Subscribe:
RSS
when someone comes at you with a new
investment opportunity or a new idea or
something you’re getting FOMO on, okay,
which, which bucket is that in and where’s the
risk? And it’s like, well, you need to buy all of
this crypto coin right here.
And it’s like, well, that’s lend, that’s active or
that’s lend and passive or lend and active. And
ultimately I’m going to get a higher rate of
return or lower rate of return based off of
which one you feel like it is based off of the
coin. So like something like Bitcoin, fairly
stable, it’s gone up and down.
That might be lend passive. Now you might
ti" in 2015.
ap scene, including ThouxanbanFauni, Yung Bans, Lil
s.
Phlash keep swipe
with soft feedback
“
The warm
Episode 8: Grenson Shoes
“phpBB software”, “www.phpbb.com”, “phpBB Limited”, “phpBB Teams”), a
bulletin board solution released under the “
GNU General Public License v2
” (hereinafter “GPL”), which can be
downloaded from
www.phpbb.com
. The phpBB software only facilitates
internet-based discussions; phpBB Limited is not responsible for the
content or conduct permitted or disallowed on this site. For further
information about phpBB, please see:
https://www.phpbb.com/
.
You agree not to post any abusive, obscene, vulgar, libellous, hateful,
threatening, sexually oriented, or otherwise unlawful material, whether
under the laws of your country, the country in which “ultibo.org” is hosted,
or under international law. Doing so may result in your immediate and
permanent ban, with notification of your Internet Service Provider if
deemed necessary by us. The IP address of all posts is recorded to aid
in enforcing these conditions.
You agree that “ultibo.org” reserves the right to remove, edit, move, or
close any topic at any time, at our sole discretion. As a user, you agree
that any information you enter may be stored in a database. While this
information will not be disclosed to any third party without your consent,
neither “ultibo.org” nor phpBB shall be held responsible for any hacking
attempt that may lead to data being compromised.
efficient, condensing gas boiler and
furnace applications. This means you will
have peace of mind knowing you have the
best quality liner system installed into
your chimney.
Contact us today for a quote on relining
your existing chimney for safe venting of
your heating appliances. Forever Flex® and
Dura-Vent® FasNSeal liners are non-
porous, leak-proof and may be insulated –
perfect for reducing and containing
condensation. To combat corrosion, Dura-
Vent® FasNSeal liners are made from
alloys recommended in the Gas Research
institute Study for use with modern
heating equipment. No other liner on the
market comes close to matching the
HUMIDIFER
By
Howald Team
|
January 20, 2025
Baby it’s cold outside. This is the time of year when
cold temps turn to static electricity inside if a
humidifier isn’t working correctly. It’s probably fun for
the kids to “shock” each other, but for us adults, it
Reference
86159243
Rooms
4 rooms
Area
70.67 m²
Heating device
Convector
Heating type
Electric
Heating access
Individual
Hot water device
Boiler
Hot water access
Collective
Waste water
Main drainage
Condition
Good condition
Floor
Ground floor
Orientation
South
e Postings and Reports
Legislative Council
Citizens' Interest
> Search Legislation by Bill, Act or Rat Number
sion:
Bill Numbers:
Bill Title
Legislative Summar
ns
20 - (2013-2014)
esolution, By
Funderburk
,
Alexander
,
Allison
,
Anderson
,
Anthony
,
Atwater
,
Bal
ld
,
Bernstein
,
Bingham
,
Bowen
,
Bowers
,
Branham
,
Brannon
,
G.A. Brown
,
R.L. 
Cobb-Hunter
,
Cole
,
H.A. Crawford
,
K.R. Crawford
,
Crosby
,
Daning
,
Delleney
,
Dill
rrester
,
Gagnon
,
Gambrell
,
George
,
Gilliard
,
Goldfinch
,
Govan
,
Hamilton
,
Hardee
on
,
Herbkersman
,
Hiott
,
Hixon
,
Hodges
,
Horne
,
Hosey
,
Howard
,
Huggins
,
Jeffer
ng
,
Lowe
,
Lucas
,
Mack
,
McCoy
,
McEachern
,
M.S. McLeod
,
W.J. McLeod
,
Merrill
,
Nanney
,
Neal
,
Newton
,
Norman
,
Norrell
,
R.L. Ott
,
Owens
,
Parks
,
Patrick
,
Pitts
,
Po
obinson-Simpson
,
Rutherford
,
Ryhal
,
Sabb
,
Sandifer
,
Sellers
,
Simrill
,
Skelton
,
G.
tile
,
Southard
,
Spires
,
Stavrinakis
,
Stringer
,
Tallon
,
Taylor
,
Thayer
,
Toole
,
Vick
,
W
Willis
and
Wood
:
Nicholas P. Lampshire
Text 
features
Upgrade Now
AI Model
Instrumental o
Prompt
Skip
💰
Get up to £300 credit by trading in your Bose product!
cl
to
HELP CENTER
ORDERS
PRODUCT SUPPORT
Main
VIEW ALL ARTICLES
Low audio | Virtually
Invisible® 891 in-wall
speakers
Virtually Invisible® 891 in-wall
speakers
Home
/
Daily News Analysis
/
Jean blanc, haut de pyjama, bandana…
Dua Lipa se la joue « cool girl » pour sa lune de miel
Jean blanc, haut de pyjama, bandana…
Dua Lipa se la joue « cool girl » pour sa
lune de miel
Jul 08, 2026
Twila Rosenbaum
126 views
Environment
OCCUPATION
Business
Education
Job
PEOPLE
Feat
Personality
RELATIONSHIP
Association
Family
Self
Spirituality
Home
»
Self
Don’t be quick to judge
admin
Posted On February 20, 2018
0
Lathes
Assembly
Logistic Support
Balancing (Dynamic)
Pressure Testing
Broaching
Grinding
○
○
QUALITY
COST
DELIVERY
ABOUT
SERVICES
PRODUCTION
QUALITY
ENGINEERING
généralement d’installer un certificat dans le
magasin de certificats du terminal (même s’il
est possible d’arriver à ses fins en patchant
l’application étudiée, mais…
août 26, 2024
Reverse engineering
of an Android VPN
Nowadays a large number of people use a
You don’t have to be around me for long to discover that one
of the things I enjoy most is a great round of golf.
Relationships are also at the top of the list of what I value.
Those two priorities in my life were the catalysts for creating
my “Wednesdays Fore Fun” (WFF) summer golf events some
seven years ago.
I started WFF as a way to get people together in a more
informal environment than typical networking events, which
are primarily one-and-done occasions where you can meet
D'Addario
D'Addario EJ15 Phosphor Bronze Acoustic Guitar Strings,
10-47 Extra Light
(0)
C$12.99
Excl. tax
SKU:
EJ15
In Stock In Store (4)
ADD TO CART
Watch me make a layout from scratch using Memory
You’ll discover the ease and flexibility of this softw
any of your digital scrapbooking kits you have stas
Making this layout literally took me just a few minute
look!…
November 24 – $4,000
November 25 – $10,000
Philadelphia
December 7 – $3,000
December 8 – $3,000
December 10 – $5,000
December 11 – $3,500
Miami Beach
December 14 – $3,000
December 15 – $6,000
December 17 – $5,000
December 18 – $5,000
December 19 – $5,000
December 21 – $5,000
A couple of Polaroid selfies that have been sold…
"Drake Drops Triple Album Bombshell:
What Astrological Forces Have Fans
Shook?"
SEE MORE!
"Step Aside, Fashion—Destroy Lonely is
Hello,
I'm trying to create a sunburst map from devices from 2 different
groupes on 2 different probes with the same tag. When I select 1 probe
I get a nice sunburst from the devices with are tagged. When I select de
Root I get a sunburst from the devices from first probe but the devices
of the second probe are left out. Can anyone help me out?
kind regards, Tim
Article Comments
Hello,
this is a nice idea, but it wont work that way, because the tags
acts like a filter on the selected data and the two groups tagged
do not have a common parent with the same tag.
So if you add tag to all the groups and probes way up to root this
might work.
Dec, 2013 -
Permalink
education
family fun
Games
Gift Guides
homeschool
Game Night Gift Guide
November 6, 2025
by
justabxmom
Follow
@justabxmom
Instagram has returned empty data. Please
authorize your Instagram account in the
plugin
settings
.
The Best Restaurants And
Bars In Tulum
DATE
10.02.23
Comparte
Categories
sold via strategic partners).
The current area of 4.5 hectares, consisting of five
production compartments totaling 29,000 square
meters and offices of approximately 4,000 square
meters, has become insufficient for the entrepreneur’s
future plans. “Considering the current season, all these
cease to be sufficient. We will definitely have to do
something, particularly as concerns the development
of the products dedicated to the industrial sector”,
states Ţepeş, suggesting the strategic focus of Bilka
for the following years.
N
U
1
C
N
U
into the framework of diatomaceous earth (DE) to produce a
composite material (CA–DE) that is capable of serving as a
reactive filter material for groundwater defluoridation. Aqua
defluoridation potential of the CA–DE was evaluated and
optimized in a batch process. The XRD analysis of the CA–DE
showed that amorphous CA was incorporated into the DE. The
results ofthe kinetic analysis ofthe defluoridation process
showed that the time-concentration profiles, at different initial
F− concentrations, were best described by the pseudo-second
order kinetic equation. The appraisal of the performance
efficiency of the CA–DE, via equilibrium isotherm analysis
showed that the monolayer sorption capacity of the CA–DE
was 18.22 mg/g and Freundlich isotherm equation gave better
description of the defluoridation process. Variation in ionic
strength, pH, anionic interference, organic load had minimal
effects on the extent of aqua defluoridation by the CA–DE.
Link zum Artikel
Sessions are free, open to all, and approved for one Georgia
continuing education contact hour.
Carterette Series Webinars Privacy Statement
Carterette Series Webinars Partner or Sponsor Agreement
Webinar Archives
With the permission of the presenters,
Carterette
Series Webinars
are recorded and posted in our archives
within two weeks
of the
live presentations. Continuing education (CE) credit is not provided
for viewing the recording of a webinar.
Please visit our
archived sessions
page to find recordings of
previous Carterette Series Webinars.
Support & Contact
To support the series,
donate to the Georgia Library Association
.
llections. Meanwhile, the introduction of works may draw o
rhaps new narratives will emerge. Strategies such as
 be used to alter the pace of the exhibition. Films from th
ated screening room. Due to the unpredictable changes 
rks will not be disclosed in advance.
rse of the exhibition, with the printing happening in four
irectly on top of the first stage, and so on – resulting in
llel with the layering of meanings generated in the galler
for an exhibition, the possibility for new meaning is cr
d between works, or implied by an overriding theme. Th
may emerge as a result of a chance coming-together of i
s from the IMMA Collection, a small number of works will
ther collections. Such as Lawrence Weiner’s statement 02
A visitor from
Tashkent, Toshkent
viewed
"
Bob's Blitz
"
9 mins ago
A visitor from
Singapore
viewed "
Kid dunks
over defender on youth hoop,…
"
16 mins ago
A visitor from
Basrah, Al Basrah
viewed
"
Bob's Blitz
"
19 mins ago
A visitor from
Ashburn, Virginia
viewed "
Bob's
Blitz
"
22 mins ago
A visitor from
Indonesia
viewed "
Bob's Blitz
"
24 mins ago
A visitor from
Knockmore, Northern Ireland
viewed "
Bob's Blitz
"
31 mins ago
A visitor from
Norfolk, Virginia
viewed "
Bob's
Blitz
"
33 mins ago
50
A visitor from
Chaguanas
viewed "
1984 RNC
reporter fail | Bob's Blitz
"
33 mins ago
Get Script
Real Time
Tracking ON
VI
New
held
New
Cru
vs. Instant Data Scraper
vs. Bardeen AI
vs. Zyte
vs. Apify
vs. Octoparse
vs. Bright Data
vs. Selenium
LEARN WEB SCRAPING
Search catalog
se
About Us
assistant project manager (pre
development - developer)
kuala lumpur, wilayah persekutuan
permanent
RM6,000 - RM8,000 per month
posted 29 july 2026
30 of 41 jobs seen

┄┄┄┄┄┄

◆ What this task involves:
Every line from the top of the material through the line containing "coin. So like something like Bitcoin, fairly" must be transcribed exactly, and no other line may appear.

◆ Written answer:
Subscribe:
RSS
when someone comes at you with a new
investment opportunity or a new idea or
something you’re getting FOMO on, okay,
which, which bucket is that in and where’s the
risk? And it’s like, well, you need to buy all of
this crypto coin right here.
And it’s like, well, that’s lend, that’s active or
that’s lend and passive or lend and active. And
ultimately I’m going to get a higher rate of
return or lower rate of return based off of
which one you feel like it is based off of the
coin. So like something like Bitcoin, fairly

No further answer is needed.